My primary research is in the philosophy of law, and specifically on the informal promulgation of the lawor unwritten law. The thesis combines a close examination of historical texts with a novel analysis of the concept of unwritten law, resulting in a unique contribution to the philosophical literature.

If I were forced to produce a short list of philosophers whose programmatic convictions have exerted the greatest positive influence upon how I think about the world, that list would have to include: Jon Elster, Paul Grice, Jurgen Habermas, Thomas Hobbes, David K. Lewis, and John Stuart Mill.

I completed my doctorate from the University of Waterloo under the supervision of Dr. Brian Orend in December of 2016. Committee members: Drs. Heather Douglas, Mathieu Doucet, Dennis Klimchuk, and John McLevey. If you like, you can read the full dissertation here.

As part of my doctorate I earned a diploma in cognitive science, a diploma in teaching university level courses, and a departmental teaching award. I also hold an Honors Bachelor degree in philosophy (with sociology) from Western University and a Masters degree in philosophy from York University (in Toronto).


[1] “Making minds like ours,” The Philosopher’s Magazine, 2014.


I do not actively pursue publication in domains outside of my main area of specialization (philosophy of social science and philosophy of law). However, I do have an active interest in research in other domains that fall within the ambit of traditional areas of philosophy. You can read those drafts by clicking here. Informed and constructive comments are warmly welcome.


As far as I understand it, philosophy tackles the most general questions about the nature ourselves and our world, in order to increase our understanding and diminish our confusion about it. Understood in this way, philosophy is the way that civilizations go about knowledge integration and generation. To ‘do philosophy’ is to engage in generalist inquiry of a kind.

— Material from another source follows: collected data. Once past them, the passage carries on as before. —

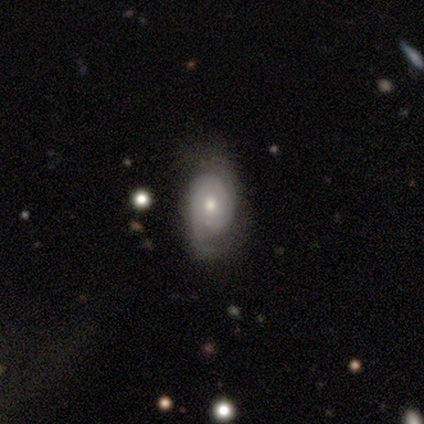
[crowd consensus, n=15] featured or disk 93%, smooth 7%, star or artifact 0%. Down the decision tree: edge-on disk — no (100%); bar — no (93%); spiral arms — yes (86%); spiral arm count — 2 (58%); spiral winding — tight (42%, tied with medium); bulge size — moderate (50%); merging — none (80%).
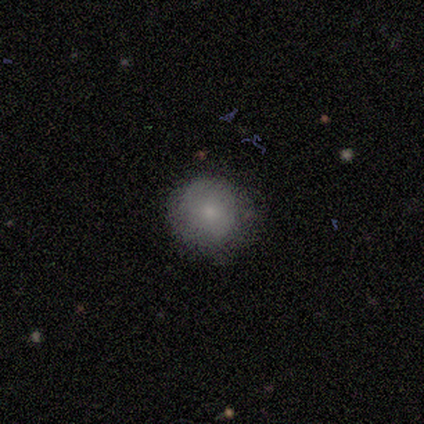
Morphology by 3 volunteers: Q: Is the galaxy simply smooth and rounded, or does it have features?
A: smooth — 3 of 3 (100%).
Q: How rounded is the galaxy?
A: round — 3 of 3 (100%).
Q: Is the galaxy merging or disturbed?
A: none — 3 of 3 (100%).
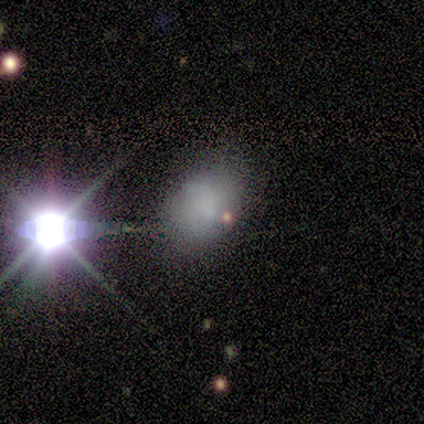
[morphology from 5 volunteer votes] Smooth or featured: smooth — 60% (star or artifact — 40%)
How rounded: in between — 100%
Merging: none — 100%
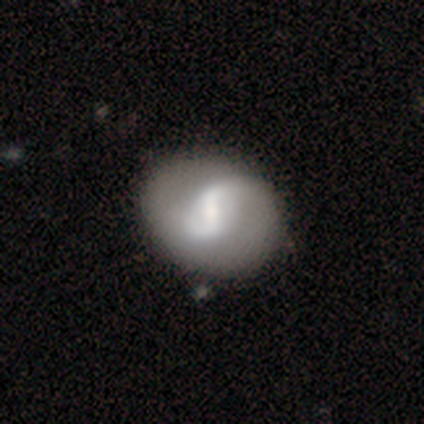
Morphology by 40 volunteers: Smooth or featured? 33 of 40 (82%) said featured or disk. Edge-on disk? 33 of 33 (100%) said no. Bar? 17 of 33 (52%) said weak. Spiral arms? 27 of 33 (82%) said yes. Spiral winding? 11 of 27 (41%) said loose. Spiral arm count? 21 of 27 (78%) said 2. Bulge size? 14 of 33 (42%) said small. Merging? 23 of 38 (61%) said none.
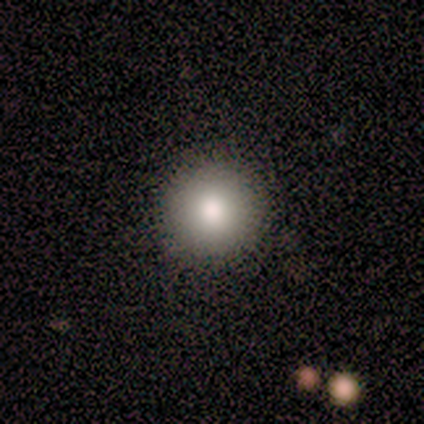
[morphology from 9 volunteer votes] A smooth galaxy with no disk features (89%) that is round (100%).

Vote fractions:
- Smooth or featured? smooth: 89% / featured or disk: 11% / star or artifact: 0%
- How rounded? round: 100% / in between: 0% / cigar-shaped: 0%
- Merging? none: 100% / minor disturbance: 0% / major disturbance: 0% / merger: 0%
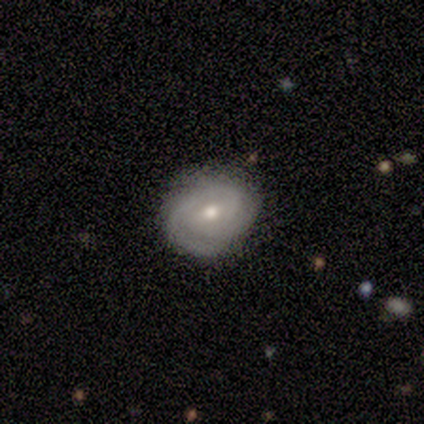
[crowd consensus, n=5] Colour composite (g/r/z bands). It shows a featured or disk galaxy (80%) with a weak bar (75%), 2 (50%) tight (100%) spiral arms (100%) and a moderate central bulge (75%). Merging: none (80%).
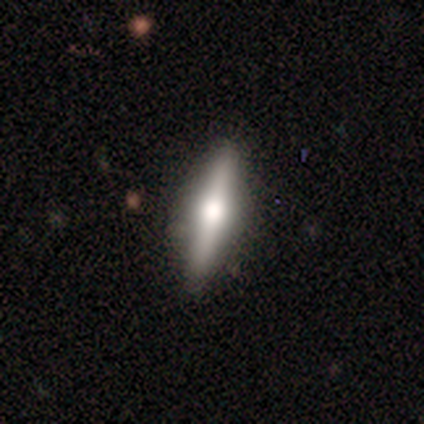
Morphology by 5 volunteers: This appears to be a featured or disk galaxy (80%) viewed edge-on (100%) with a rounded central bulge (75%). Merging: none (80%).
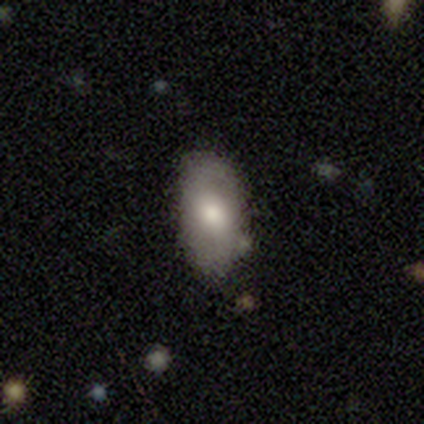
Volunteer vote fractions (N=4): A smooth galaxy with no disk features (100%) that is in between round and cigar-shaped (75%).

Vote fractions:
- Smooth or featured? smooth: 100% / featured or disk: 0% / star or artifact: 0%
- How rounded? in between: 75% / round: 25% / cigar-shaped: 0%
- Merging? none: 100% / minor disturbance: 0% / major disturbance: 0% / merger: 0%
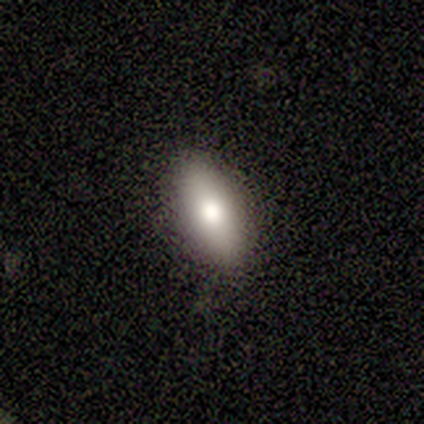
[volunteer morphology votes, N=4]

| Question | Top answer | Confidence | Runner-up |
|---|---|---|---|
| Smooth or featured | smooth | 100% | — |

Once we are set on doing philosophy, we should demand the use of rigorous methodology: be it analytical, experimental, or historical/scholastic. But given the ephemeral nature of our subject matter, no single method is robust enough to eclipse the others. All have something to contribute, depending on the demands of the research question we are pursuing; but research is strengthened when methods are combined. In this respect, I am an advocate of a suitably restrained methodological consilience in professional philosophy.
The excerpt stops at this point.